Non ci stancheremo mai di ricordare che le persone, le loro espressioni e i movimenti culturali, trascendono le categorie. È lì che sorge il piacere – anche artistico – dell’inafferrabile complessità della vita.

A seguire

Roberto Dani
Solo per batteria praparata

“A cavallo tra composizione pura ed improvvisazione, Dani si è da tempo distinto nel panorama internazionale come uno dei più straordinari musicisti in attività, autore di performance che coinvolgono mente, corpo e suono in un tutt'uno di grande potenza espressiva”.

Carlo Boccadoro

“Musicista indefinibile Dani ha creato uno spazio che va oltre i dualismi fino all’ambito dell’immanenza: uno spazio che proprio per questa ragione è indefinibile. È difficile pensare l’immanenza: il modo per avvicinarsi ad essa è vivere l’esperienza. Non bisogna ridurre questo concerto alle etichette: ciò che conta è quanto la precisione del dettaglio sonoro e dell’azione scenica abbia trovato la sintesi tra naturale e soprannaturale”.

◆ ESTRATTO DEI DATI:
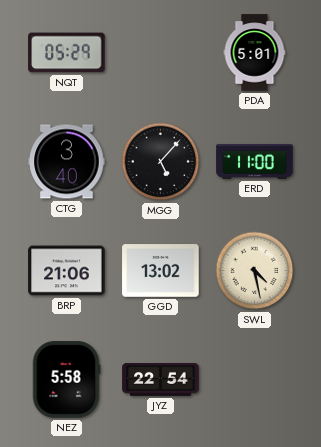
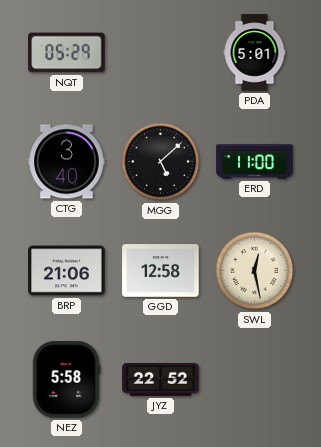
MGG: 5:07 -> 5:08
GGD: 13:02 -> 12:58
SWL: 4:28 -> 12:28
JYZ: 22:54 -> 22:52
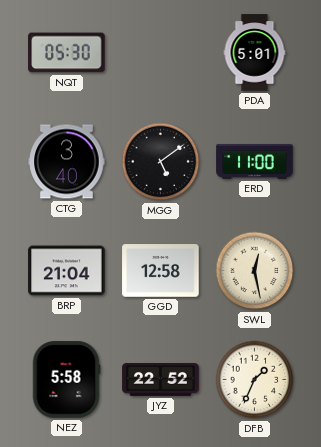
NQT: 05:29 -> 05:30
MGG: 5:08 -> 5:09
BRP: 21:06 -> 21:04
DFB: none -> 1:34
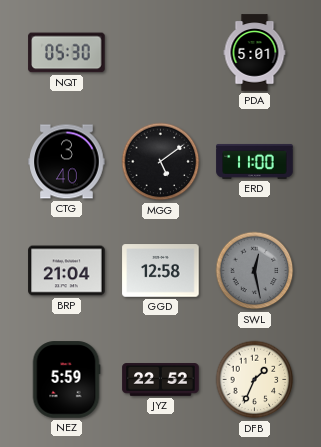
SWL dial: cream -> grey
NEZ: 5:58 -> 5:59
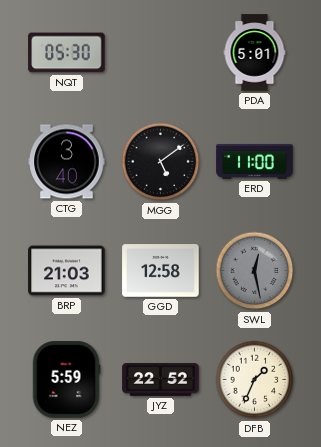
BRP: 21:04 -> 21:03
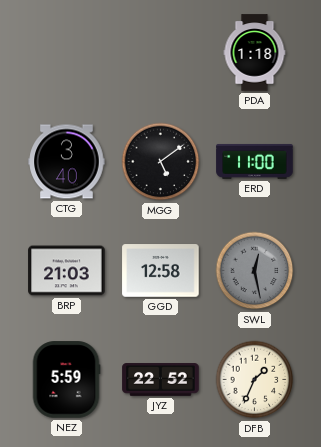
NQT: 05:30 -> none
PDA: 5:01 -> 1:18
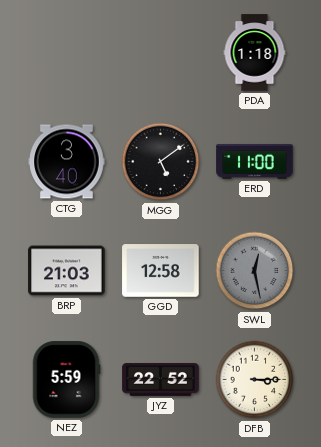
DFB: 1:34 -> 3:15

◆ OBIETTIVO:
Secondo la citazione che apre con "A cavallo tra composizione pura ed improvvisazione", che cosa coinvolgono le performance di Dani? Si elenchi tutto ciò che il segmento di testo indica.

◆ ESERCIZIO SVOLTO:
Mente, corpo e suono.